**Material to process**
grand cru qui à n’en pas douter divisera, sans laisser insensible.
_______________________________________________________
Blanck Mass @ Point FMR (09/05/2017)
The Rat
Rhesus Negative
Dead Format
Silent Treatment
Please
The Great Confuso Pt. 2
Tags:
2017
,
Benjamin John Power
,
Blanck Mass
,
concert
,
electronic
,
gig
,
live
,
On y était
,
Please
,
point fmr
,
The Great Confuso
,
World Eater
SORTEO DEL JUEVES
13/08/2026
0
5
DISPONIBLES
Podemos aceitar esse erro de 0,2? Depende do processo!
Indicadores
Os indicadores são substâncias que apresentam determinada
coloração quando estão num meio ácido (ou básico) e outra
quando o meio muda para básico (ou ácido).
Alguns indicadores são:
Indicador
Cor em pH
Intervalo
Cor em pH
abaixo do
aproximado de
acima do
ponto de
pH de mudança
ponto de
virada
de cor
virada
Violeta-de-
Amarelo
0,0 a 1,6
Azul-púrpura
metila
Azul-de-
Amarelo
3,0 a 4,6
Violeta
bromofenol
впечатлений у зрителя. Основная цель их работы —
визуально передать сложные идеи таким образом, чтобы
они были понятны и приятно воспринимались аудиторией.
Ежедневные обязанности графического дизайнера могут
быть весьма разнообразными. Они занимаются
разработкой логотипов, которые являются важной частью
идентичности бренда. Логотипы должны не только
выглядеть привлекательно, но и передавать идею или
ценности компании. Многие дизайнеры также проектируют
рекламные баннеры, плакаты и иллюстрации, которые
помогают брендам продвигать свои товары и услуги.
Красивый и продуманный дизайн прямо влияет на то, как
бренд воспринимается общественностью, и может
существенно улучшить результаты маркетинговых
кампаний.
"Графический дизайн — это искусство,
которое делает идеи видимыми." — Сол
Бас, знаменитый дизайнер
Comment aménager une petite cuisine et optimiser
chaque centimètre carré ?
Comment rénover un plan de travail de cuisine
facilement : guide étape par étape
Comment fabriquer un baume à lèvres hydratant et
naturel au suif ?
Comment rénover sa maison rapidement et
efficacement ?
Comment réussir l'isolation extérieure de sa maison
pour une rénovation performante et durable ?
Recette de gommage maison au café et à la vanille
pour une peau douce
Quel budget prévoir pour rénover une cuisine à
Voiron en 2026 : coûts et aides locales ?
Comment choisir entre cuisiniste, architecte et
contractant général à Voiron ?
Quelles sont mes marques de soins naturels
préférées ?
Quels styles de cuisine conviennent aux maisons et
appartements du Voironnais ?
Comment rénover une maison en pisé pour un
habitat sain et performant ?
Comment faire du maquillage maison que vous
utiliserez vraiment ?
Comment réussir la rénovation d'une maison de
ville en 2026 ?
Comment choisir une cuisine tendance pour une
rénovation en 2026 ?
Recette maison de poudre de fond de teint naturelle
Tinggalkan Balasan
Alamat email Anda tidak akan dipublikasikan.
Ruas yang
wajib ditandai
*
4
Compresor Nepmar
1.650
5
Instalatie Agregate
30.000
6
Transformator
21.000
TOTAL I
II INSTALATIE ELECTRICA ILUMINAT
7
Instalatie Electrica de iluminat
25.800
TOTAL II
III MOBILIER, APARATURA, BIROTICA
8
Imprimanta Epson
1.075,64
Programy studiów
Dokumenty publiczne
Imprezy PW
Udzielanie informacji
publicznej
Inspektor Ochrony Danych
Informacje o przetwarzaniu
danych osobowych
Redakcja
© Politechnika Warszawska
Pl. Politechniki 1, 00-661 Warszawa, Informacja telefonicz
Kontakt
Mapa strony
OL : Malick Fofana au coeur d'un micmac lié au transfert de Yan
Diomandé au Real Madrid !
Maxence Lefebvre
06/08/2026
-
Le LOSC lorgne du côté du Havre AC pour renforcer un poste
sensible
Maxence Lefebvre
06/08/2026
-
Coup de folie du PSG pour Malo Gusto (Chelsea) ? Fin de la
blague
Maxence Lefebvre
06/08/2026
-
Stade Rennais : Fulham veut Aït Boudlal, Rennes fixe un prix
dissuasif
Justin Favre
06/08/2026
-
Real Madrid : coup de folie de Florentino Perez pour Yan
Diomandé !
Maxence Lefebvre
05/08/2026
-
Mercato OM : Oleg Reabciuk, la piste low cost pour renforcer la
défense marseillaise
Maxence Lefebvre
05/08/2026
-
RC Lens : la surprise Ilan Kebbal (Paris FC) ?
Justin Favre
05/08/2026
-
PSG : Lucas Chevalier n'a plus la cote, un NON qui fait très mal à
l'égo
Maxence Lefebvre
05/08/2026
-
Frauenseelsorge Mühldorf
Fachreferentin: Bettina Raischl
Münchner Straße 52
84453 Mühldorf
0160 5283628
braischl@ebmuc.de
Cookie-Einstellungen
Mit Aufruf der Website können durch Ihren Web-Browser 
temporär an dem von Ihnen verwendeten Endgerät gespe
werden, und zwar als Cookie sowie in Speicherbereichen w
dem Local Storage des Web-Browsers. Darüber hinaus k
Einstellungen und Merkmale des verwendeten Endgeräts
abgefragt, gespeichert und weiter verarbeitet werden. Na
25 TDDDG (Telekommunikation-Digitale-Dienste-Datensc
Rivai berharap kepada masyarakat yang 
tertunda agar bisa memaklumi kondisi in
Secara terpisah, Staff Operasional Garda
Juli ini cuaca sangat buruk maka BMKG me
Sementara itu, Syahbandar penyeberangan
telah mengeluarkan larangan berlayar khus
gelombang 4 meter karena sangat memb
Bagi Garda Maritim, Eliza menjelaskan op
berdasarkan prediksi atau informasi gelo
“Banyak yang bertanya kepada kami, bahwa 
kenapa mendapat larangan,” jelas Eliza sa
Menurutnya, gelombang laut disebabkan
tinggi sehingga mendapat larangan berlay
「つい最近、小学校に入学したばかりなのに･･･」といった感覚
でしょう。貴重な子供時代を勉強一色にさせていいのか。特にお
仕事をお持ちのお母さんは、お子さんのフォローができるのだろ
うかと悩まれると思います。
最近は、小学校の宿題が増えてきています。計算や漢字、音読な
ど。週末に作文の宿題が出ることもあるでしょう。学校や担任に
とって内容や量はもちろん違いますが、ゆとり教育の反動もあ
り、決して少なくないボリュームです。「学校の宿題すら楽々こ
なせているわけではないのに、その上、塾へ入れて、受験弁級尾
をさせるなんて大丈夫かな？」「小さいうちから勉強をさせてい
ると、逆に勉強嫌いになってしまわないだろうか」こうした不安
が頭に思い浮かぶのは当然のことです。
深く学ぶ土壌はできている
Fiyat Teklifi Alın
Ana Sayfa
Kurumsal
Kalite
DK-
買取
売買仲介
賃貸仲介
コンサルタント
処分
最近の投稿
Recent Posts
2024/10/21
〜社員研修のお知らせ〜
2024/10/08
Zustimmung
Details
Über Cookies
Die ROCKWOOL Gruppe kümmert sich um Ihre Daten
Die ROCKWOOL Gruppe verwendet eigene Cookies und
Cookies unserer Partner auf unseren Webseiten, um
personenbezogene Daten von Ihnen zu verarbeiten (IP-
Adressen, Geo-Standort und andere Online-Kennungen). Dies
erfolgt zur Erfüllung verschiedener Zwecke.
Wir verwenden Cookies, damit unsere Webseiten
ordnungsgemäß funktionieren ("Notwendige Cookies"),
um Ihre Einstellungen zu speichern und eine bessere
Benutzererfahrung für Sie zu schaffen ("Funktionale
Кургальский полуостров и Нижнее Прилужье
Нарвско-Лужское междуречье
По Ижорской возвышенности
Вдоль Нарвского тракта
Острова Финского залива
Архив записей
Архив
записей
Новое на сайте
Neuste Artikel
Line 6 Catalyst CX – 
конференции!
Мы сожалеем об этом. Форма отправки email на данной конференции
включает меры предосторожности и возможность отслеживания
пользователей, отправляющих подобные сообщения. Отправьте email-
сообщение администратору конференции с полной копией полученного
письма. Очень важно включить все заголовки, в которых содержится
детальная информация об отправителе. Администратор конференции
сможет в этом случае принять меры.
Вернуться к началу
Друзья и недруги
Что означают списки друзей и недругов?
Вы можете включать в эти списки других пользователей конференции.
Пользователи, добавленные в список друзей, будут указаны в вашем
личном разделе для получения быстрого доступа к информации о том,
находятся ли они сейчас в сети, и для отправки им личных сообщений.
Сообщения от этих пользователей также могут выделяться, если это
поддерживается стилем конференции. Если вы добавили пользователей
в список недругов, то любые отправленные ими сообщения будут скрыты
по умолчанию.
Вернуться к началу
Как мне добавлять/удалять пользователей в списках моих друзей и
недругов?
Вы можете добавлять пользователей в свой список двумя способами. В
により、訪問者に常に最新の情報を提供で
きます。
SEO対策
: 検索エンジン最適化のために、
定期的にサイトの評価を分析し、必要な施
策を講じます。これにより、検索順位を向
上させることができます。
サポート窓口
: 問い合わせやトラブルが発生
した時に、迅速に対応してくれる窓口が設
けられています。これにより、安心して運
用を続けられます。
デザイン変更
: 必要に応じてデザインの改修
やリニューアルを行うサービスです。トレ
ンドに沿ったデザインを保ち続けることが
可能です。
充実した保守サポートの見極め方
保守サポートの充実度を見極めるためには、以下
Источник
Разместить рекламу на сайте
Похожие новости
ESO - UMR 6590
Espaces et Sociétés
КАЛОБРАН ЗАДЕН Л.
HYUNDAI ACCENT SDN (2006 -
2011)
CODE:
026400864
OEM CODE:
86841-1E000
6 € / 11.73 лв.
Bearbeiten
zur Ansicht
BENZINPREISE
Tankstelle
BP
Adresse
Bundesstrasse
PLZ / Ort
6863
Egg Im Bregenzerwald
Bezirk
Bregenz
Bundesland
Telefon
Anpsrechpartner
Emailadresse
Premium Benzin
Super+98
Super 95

**Task brief**
Give back every line of the listing where the word "meio" shows up.

**Task solution**
coloração quando estão num meio ácido (ou básico) e outra
quando o meio muda para básico (ou ácido).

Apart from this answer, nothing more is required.